* _Instructions for the task_:
This exercise requires an exact copy of each line from the one containing "THÙNG RÁC NGOÀI TRỜI" down to the last line below.

* _The data_:
★ ★ ★

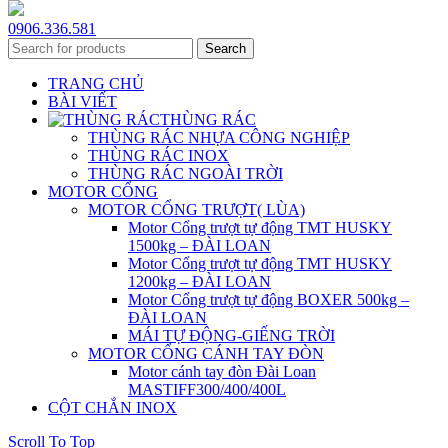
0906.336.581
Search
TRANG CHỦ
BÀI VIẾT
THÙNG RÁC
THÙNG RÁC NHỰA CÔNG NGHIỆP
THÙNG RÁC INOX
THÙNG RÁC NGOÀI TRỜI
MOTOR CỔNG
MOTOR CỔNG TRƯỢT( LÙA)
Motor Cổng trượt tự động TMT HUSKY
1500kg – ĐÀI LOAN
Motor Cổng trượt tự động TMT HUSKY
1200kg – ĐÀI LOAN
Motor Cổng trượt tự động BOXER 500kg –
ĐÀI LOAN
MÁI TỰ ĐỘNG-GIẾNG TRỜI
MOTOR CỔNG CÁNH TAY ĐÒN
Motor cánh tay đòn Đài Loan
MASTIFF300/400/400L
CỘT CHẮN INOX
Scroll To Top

★ ★ ★

* _Result of this exercise_:
THÙNG RÁC NGOÀI TRỜI
MOTOR CỔNG
MOTOR CỔNG TRƯỢT( LÙA)
Motor Cổng trượt tự động TMT HUSKY
1500kg – ĐÀI LOAN
Motor Cổng trượt tự động TMT HUSKY
1200kg – ĐÀI LOAN
Motor Cổng trượt tự động BOXER 500kg –
ĐÀI LOAN
MÁI TỰ ĐỘNG-GIẾNG TRỜI
MOTOR CỔNG CÁNH TAY ĐÒN
Motor cánh tay đòn Đài Loan
MASTIFF300/400/400L
CỘT CHẮN INOX
Scroll To Top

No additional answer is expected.